Task instructions
Word for word, restate every line of the material.

Input data
++++
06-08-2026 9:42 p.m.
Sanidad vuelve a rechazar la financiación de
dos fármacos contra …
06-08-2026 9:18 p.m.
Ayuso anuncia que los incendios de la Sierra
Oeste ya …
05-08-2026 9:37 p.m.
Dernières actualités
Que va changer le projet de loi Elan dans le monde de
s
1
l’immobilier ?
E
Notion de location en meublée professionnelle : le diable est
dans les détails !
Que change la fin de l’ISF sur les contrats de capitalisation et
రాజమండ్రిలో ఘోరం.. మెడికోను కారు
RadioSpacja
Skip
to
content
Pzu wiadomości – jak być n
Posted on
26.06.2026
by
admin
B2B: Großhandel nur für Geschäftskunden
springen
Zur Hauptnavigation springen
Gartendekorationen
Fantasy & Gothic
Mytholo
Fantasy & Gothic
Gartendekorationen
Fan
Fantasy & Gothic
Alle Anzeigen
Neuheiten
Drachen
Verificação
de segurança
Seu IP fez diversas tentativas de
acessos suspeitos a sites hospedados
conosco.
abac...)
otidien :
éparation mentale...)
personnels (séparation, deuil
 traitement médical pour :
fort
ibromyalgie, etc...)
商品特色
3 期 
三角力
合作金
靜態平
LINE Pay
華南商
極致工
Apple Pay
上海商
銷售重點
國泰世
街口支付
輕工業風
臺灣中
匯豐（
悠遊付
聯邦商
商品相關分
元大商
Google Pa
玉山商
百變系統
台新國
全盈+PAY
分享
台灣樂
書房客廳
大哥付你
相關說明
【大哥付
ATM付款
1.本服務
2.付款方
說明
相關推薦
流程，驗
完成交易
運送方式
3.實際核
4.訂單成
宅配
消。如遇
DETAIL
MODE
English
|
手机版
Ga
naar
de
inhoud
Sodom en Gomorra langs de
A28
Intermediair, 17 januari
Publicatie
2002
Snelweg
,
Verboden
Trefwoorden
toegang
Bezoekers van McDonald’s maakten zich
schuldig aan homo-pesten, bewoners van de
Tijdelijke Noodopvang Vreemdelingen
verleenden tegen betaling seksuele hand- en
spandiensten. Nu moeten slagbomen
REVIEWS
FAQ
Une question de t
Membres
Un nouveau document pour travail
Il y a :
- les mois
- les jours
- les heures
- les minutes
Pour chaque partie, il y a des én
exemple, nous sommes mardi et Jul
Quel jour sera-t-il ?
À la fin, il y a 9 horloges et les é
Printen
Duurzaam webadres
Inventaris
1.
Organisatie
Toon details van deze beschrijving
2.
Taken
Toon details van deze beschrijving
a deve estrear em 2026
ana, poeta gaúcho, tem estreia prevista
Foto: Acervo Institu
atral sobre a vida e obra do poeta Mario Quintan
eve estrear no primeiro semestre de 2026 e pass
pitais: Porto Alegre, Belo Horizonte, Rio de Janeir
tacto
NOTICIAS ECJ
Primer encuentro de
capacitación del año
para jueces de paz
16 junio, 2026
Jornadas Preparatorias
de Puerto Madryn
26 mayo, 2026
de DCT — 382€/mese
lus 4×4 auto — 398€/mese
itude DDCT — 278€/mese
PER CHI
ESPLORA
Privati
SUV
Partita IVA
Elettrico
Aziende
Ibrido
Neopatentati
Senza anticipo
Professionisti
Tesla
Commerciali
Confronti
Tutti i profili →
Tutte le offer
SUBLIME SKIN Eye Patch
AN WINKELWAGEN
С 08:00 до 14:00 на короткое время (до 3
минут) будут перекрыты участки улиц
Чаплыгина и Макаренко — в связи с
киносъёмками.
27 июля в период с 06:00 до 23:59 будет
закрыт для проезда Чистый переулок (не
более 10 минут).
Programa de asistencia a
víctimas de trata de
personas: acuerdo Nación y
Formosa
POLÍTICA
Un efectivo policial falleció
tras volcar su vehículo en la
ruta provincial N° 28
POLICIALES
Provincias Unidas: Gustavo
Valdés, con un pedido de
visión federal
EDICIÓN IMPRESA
++++
Solution to the exercise
06-08-2026 9:42 p.m.
Sanidad vuelve a rechazar la financiación de
dos fármacos contra …
06-08-2026 9:18 p.m.
Ayuso anuncia que los incendios de la Sierra
Oeste ya …
05-08-2026 9:37 p.m.
Dernières actualités
Que va changer le projet de loi Elan dans le monde de
s
1
l’immobilier ?
E
Notion de location en meublée professionnelle : le diable est
dans les détails !
Que change la fin de l’ISF sur les contrats de capitalisation et
రాజమండ్రిలో ఘోరం.. మెడికోను కారు
RadioSpacja
Skip
to
content
Pzu wiadomości – jak być n
Posted on
26.06.2026
by
admin
B2B: Großhandel nur für Geschäftskunden
springen
Zur Hauptnavigation springen
Gartendekorationen
Fantasy & Gothic
Mytholo
Fantasy & Gothic
Gartendekorationen
Fan
Fantasy & Gothic
Alle Anzeigen
Neuheiten
Drachen
Verificação
de segurança
Seu IP fez diversas tentativas de
acessos suspeitos a sites hospedados
conosco.
abac...)
otidien :
éparation mentale...)
personnels (séparation, deuil
 traitement médical pour :
fort
ibromyalgie, etc...)
商品特色
3 期 
三角力
合作金
靜態平
LINE Pay
華南商
極致工
Apple Pay
上海商
銷售重點
國泰世
街口支付
輕工業風
臺灣中
匯豐（
悠遊付
聯邦商
商品相關分
元大商
Google Pa
玉山商
百變系統
台新國
全盈+PAY
分享
台灣樂
書房客廳
大哥付你
相關說明
【大哥付
ATM付款
1.本服務
2.付款方
說明
相關推薦
流程，驗
完成交易
運送方式
3.實際核
4.訂單成
宅配
消。如遇
DETAIL
MODE
English
|
手机版
Ga
naar
de
inhoud
Sodom en Gomorra langs de
A28
Intermediair, 17 januari
Publicatie
2002
Snelweg
,
Verboden
Trefwoorden
toegang
Bezoekers van McDonald’s maakten zich
schuldig aan homo-pesten, bewoners van de
Tijdelijke Noodopvang Vreemdelingen
verleenden tegen betaling seksuele hand- en
spandiensten. Nu moeten slagbomen
REVIEWS
FAQ
Une question de t
Membres
Un nouveau document pour travail
Il y a :
- les mois
- les jours
- les heures
- les minutes
Pour chaque partie, il y a des én
exemple, nous sommes mardi et Jul
Quel jour sera-t-il ?
À la fin, il y a 9 horloges et les é
Printen
Duurzaam webadres
Inventaris
1.
Organisatie
Toon details van deze beschrijving
2.
Taken
Toon details van deze beschrijving
a deve estrear em 2026
ana, poeta gaúcho, tem estreia prevista
Foto: Acervo Institu
atral sobre a vida e obra do poeta Mario Quintan
eve estrear no primeiro semestre de 2026 e pass
pitais: Porto Alegre, Belo Horizonte, Rio de Janeir
tacto
NOTICIAS ECJ
Primer encuentro de
capacitación del año
para jueces de paz
16 junio, 2026
Jornadas Preparatorias
de Puerto Madryn
26 mayo, 2026
de DCT — 382€/mese
lus 4×4 auto — 398€/mese
itude DDCT — 278€/mese
PER CHI
ESPLORA
Privati
SUV
Partita IVA
Elettrico
Aziende
Ibrido
Neopatentati
Senza anticipo
Professionisti
Tesla
Commerciali
Confronti
Tutti i profili →
Tutte le offer
SUBLIME SKIN Eye Patch
AN WINKELWAGEN
С 08:00 до 14:00 на короткое время (до 3
минут) будут перекрыты участки улиц
Чаплыгина и Макаренко — в связи с
киносъёмками.
27 июля в период с 06:00 до 23:59 будет
закрыт для проезда Чистый переулок (не
более 10 минут).
Programa de asistencia a
víctimas de trata de
personas: acuerdo Nación y
Formosa
POLÍTICA
Un efectivo policial falleció
tras volcar su vehículo en la
ruta provincial N° 28
POLICIALES
Provincias Unidas: Gustavo
Valdés, con un pedido de
visión federal
EDICIÓN IMPRESA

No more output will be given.